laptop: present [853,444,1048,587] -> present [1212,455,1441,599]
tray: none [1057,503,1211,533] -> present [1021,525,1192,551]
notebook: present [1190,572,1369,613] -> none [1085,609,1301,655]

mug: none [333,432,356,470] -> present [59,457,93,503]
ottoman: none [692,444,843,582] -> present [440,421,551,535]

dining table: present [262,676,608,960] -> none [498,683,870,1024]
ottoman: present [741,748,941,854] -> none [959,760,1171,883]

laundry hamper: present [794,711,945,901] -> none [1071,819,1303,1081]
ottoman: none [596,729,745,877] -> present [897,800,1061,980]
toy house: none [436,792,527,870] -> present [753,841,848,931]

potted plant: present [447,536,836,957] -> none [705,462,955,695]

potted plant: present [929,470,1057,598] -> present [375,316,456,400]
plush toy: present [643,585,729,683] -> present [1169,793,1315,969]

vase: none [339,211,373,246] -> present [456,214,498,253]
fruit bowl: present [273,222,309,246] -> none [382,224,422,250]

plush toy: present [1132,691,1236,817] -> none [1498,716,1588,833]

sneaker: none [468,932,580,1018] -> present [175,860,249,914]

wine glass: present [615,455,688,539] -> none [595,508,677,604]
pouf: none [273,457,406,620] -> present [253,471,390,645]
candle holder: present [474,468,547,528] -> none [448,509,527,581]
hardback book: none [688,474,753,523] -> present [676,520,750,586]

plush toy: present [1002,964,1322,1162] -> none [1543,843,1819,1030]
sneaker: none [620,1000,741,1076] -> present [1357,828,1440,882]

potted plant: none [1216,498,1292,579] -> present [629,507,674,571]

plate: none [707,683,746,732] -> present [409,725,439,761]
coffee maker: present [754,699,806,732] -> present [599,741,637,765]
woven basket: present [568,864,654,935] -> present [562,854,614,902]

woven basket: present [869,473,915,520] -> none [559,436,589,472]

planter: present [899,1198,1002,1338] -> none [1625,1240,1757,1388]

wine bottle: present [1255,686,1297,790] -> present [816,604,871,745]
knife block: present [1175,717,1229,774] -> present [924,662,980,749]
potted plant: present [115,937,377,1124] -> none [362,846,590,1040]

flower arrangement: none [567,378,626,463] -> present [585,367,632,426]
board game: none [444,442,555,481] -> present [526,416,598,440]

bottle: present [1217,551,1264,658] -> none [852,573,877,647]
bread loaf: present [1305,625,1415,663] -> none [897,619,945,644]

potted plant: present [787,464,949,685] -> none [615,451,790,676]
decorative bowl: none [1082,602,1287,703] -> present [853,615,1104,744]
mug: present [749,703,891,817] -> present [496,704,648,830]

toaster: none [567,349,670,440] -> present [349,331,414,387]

══════

Each record above should be repeated exactly.

laptop: present [853,444,1048,587] -> present [1212,455,1441,599]
tray: none [1057,503,1211,533] -> present [1021,525,1192,551]
notebook: present [1190,572,1369,613] -> none [1085,609,1301,655]

mug: none [333,432,356,470] -> present [59,457,93,503]
ottoman: none [692,444,843,582] -> present [440,421,551,535]

dining table: present [262,676,608,960] -> none [498,683,870,1024]
ottoman: present [741,748,941,854] -> none [959,760,1171,883]

laundry hamper: present [794,711,945,901] -> none [1071,819,1303,1081]
ottoman: none [596,729,745,877] -> present [897,800,1061,980]
toy house: none [436,792,527,870] -> present [753,841,848,931]

potted plant: present [447,536,836,957] -> none [705,462,955,695]

potted plant: present [929,470,1057,598] -> present [375,316,456,400]
plush toy: present [643,585,729,683] -> present [1169,793,1315,969]

vase: none [339,211,373,246] -> present [456,214,498,253]
fruit bowl: present [273,222,309,246] -> none [382,224,422,250]

plush toy: present [1132,691,1236,817] -> none [1498,716,1588,833]

sneaker: none [468,932,580,1018] -> present [175,860,249,914]

wine glass: present [615,455,688,539] -> none [595,508,677,604]
pouf: none [273,457,406,620] -> present [253,471,390,645]
candle holder: present [474,468,547,528] -> none [448,509,527,581]
hardback book: none [688,474,753,523] -> present [676,520,750,586]

plush toy: present [1002,964,1322,1162] -> none [1543,843,1819,1030]
sneaker: none [620,1000,741,1076] -> present [1357,828,1440,882]

potted plant: none [1216,498,1292,579] -> present [629,507,674,571]

plate: none [707,683,746,732] -> present [409,725,439,761]
coffee maker: present [754,699,806,732] -> present [599,741,637,765]
woven basket: present [568,864,654,935] -> present [562,854,614,902]

woven basket: present [869,473,915,520] -> none [559,436,589,472]

planter: present [899,1198,1002,1338] -> none [1625,1240,1757,1388]

wine bottle: present [1255,686,1297,790] -> present [816,604,871,745]
knife block: present [1175,717,1229,774] -> present [924,662,980,749]
potted plant: present [115,937,377,1124] -> none [362,846,590,1040]

flower arrangement: none [567,378,626,463] -> present [585,367,632,426]
board game: none [444,442,555,481] -> present [526,416,598,440]

bottle: present [1217,551,1264,658] -> none [852,573,877,647]
bread loaf: present [1305,625,1415,663] -> none [897,619,945,644]

potted plant: present [787,464,949,685] -> none [615,451,790,676]
decorative bowl: none [1082,602,1287,703] -> present [853,615,1104,744]
mug: present [749,703,891,817] -> present [496,704,648,830]

toaster: none [567,349,670,440] -> present [349,331,414,387]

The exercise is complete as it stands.